Shortly moving in the Osborne’s, Frankie starts having trauma’s from her past and starts to lash out at her friends and family. Jack offers her to dance with him but when Jack touches her back, She gets scared and starts having trauma’s. She then tells Darren and Nancy. Frankie and Nancy reports it to the police and the police turn up at the Osborne’s and Zoe arrests Jack. Jack admits his innocence and Darren think something suspicious is going on. Jack is let out and decides to move out and is offered a place at The Dog In The Pond with Tony and Diane. When Charlie is back from London, Jack tells Charlie what has been going on and Charlie kicks off at Darren for not trusting Jack.
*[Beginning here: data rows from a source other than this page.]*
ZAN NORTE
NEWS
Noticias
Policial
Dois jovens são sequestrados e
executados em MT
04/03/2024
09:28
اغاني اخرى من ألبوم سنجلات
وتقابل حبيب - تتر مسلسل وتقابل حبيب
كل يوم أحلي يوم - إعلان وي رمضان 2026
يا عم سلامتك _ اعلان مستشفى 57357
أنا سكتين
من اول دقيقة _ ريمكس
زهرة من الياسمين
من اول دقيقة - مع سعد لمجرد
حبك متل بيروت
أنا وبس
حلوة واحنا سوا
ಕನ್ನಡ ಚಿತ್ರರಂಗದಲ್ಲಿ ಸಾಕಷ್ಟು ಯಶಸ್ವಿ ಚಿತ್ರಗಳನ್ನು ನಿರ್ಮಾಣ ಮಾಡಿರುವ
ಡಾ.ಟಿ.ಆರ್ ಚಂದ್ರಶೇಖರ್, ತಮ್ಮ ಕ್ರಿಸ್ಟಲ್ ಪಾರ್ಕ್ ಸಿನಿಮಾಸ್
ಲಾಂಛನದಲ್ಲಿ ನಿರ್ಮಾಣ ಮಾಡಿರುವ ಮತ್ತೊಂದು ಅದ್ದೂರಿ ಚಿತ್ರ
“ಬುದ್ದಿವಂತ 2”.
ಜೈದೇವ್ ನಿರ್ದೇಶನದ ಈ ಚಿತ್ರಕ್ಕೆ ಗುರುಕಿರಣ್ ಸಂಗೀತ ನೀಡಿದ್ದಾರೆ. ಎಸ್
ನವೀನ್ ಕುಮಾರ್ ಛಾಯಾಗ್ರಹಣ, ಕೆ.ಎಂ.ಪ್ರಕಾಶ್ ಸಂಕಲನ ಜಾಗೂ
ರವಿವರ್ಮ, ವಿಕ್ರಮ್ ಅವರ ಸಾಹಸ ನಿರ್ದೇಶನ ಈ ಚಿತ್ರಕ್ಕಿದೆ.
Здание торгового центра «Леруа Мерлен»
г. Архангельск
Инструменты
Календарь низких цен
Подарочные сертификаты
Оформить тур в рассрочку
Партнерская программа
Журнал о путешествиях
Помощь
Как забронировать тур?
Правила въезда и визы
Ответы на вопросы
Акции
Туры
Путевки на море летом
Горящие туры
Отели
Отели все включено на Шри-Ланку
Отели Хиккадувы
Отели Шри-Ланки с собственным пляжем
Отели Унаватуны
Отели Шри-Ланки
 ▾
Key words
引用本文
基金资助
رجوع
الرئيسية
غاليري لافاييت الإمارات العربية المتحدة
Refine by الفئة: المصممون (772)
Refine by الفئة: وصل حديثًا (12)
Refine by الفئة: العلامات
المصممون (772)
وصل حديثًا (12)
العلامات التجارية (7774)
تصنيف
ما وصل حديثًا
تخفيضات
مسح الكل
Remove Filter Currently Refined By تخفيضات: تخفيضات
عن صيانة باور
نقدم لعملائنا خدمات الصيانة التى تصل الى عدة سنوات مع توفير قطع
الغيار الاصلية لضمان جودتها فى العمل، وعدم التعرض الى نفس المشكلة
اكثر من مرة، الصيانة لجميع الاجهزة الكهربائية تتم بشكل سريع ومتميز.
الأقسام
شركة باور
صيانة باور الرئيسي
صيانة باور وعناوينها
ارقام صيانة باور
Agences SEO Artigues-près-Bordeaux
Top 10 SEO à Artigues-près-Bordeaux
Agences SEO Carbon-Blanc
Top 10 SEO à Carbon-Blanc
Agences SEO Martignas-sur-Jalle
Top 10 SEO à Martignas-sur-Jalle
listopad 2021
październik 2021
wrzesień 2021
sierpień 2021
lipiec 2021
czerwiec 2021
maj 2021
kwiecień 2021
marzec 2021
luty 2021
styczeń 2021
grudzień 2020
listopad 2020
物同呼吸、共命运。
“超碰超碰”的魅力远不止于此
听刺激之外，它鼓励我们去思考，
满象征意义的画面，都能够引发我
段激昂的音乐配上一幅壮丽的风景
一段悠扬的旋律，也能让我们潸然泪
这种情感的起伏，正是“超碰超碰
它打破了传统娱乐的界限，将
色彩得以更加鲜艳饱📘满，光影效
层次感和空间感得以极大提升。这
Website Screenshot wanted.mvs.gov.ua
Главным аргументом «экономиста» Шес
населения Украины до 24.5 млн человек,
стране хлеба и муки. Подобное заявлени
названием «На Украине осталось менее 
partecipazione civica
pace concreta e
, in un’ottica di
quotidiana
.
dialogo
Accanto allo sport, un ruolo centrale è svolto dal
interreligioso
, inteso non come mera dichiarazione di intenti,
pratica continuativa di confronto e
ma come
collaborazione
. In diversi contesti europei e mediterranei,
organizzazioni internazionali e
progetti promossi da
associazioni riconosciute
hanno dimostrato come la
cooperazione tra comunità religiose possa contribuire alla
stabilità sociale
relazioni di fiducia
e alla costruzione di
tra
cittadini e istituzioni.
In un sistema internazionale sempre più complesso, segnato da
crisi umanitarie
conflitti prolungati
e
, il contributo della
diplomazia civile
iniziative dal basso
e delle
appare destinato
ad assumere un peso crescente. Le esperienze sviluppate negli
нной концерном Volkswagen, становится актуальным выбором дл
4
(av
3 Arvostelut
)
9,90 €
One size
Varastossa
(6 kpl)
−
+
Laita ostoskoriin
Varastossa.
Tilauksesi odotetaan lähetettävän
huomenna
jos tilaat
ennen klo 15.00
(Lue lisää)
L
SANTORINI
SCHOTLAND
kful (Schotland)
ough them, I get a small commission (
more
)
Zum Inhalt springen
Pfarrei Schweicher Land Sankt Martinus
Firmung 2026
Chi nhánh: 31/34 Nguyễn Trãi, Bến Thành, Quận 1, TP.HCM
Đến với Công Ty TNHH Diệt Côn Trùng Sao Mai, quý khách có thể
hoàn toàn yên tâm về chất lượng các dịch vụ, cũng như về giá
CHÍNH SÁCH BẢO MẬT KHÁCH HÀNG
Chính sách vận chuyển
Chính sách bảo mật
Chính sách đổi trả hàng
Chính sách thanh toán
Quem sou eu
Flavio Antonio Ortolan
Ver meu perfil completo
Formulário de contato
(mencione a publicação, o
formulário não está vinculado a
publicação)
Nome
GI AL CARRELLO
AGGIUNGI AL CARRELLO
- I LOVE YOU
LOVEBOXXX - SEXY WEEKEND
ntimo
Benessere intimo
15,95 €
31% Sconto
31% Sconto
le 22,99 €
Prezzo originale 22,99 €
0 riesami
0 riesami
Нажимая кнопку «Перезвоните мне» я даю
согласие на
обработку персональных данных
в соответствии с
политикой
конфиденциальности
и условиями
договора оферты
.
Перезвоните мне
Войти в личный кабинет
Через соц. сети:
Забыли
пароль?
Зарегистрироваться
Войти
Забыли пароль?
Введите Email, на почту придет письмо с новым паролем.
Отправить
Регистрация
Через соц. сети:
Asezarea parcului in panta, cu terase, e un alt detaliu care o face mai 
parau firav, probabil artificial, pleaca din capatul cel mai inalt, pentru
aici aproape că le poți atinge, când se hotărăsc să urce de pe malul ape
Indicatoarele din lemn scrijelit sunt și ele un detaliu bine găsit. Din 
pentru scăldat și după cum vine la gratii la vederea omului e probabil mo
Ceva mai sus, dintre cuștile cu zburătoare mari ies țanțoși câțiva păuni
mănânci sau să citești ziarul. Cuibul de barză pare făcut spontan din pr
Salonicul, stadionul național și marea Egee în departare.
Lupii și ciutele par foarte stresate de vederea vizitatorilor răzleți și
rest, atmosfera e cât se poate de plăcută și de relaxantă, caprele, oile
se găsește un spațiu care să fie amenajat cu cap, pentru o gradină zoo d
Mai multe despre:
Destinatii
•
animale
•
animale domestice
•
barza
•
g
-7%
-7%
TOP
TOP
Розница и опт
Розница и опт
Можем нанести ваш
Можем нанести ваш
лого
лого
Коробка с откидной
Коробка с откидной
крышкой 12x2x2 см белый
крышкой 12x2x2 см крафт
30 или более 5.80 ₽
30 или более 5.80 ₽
She strikes a bond with Lucas. A few weeks later, Jack comes home, Scaring Frankie, Saying if Jack comes home, She would go, Frankie then lashes out as she can’t except the fact that Jack is Home and Darren says that they got to be a Family. It is then revealed that JJ used to sexually abuse her when they were younger when he touches her. Later in the time Jump (moved on to 1 year), JJ becomes ill, much to Frankie’s dismay and it is revealed that JJ has Leukaemia. He asked Frankie for help and she later accepts her help, only to see JJ suffer once he’s better. Once he’s better he gets a 2 Year Prison sentence for sexually abusing Frankie. Later in the year, Frankie, Dillon Ray and Vicky Grant are kidnapped by Grace Black and Claire Devine. Whilst this happens, Darren also finds out that Morgan isn’t his biological daughter and found out that Tony Hutchinson was the father of Morgan. This causes arguments between Darren and Nancy. Darren falls out with Tony and attempts to kill him but revealed that it was in fact Mercedes McQueen who shot him. Darren was then blamed for shotting Tony and was arrested for attempted murder. Once he’s released, he forgives Tony. Frankie is stalked after seeing text messages from an unknown anonymous who is trying to be JJ, who is now dead after being beaten up in Prison, planned by Conner “Sully” Sullivan. Frankie suspects that Sully was stalking her which her and Dodger Savage planned a screen recording so that Dodger could hear what Sully would say to Frankie. Darren finds out the truth and tells Frankie to stay away from Sully. It is then revealed on Christmas 2025 that it was Dee Dee Hutchinson who was stalking Frankie. It was also revealed that JJ had a relationship with Dee Dee prior to his prison sentence and his death.

==Generations==

- Aggie Osborne (deceased), mother of Jack, Kenneth and Billy
  - Billy Brodie (deceased), half-brother of Jack and Kenneth
    - Eva Falco (deceased), daughter of Billy
  - Jack Osborne, brother of Kenneth and half-brother of Billy, married Celia Andersen; Jill Patrick; Frankie Dean (deceased); Darcy Wilde
    - Ruth Osborne, daughter of Jack and Celia, married Kurt Benson
    - Darren Osborne, son of Jack and Sandy Roscoe, married Hannah Ashworth; Nancy Hayton
      - Frankie Osborne, daughter of Darren and Suzanne Ashworth
      - JJ Osborne, son of Darren and Suzanne
      - Oscar Osborne, son of Darren and Nancy
      - Morgan Osborne, daughter of Darren and Nancy
    - Bethany Cunningham, daughter of Jack and Dawn Cunningham (deceased), married Jonah Keane
  - Kenneth Osborne, brother of Jack and half-brother of Billy, married Amanda Osborne
    - Natalie Osborne, daughter of Kenneth and Amanda
    - Rachel Osborne, daughter of Kenneth and Amanda

==Reception==
Bryan Kirkwood said "I love Jack and Frankie – they're essentially the heart of the show". Ashley Taylor Dawson has been nominated for his portrayal as part of the Osborne family at Inside Soap Awards including Funniest Performance in 2007, Best Actor in 2009 and for three awards in 2010 including Best Actor, Funniest Performance and Sexiest Male. Temporary workplace provider Regus carried out a survey in 2010 and found that Jack Osborne was the third most popular boss from Soaps.

The Osborne family was longlisted for "Best family" at the 2024 Inside Soap Awards. They were longlisted for the same award at the 2025 Inside Soap Awards.